Tuesday 30 August 2011

Interactive pan and zoom


Here we show interactive pan and zoom of the scene developed in the previous post.

The next step will be adding 6 degrees of freedom to the camera, which might be complicated, requiring some way to calculate the intersection between the line of sight of each pixel and the scene, possibly ray tracing...

Monday 29 August 2011

Perlin noise 3D Terrain rendered top down with basic lighting

Zoom Out = 10
Due to the high zoom out factor the normals average out and we get a flat grey picture as one would expect.

Zoom Out = 1
With no zoom, we can begin to see the geometry of the picture.

Zoom Out = 0.1
At this increased zoom we can recognise the picture as a rough surface.

Zoom Out = 0.01
With this level of zoom we recognise a highly detailed 3D terrain.

Zoom Out = 0.001
A close up view of one of the "mountains" in the picture. We can begin to see artifacts in the rendering due to the simplistic way in which the normals are calculated.

Zoom Out = 0.0001
We have zoomed in enough that the surface begins to look smooth. The artifacts are now clearly visible.

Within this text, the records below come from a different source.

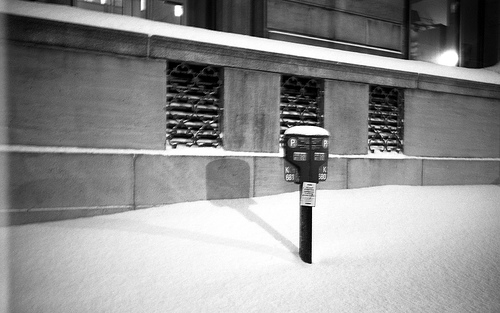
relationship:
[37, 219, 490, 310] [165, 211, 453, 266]
street fill of snow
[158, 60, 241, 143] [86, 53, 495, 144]
window of basement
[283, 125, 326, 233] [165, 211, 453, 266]
parking meter in street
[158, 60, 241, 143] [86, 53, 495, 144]
window of building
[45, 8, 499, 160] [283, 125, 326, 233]
building behind parking meter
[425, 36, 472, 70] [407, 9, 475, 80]
light in window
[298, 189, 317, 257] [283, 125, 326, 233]
pole holds parking meter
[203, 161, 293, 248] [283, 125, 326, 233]
shadow of parking meter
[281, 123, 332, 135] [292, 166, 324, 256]
layer of snow on meter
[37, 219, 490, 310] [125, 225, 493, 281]
large amount of snow on ground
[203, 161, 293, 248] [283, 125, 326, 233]
shadow cast by parking meter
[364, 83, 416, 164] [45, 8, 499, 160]
vents on city building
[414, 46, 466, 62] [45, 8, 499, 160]
reflection on building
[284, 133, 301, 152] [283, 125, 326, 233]
p on parking meter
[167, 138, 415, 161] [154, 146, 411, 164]
snow on on sill under vents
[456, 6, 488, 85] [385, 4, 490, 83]
bars are on windows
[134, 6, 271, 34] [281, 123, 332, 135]
sign in snow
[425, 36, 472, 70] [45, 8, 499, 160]
light on building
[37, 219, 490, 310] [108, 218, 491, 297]
snow on ground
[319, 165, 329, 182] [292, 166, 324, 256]
sign on meter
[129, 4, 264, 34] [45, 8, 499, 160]
decorations on building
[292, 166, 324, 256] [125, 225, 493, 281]
meter covered in snow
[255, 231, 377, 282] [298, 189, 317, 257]
snow covering bottom of pole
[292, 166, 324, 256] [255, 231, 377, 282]
meter covered with snow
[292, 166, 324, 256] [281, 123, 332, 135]
meter on snow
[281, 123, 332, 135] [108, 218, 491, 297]
snow covering ground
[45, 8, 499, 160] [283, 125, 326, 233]
business behind parking meter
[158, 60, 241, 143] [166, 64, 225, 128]
window has bars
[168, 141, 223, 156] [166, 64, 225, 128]
snow on bars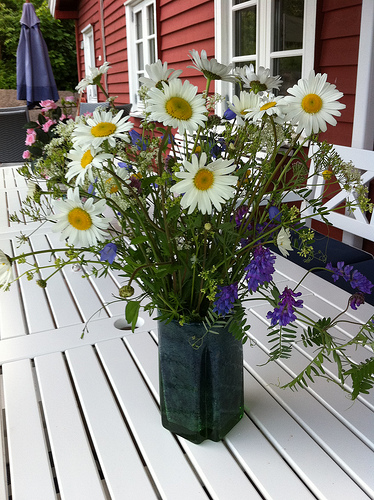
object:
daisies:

I am happy with the achievement of perlin noise 3D terrain rendering with simple lighting and it is impressive how one can zoom in alot and get plenty of detail.

Possible improvements include better normal calculation so that the artifacts aren't present, more interesting detail at the highest level of zoom so it still looks real, and 3D camera control.

Monday 15 August 2011

My first step: Rendering an Interpolated Noise Grid on the GPU

No triangles. Limited GPU memory (~1GB). Has to render in real time. Simple first step.

Let's try rendering Perlin Noise generated on the fly then. In the future this could lead to rendering of interesting landscapes.

But before that I needed to generate and render an interpolated noise grid. Here follow images showing my results.

Unzoomed
Zoom x 10

Zoom x 100
Rendering resolution = 1600 x 900.
Frames Per Second ~ 1000.
Hardware = HD 5750.

Pleased with the speed of rendering, and with the smoothness of the interpolation.

The next step will not be adding these images together to create Perlin Noise. The next step will be real time exploration of the interpolated noise grid, either by animating the noise, or by implementing a user controlled camera and simple lighting to enable 3D exploration of the landscape.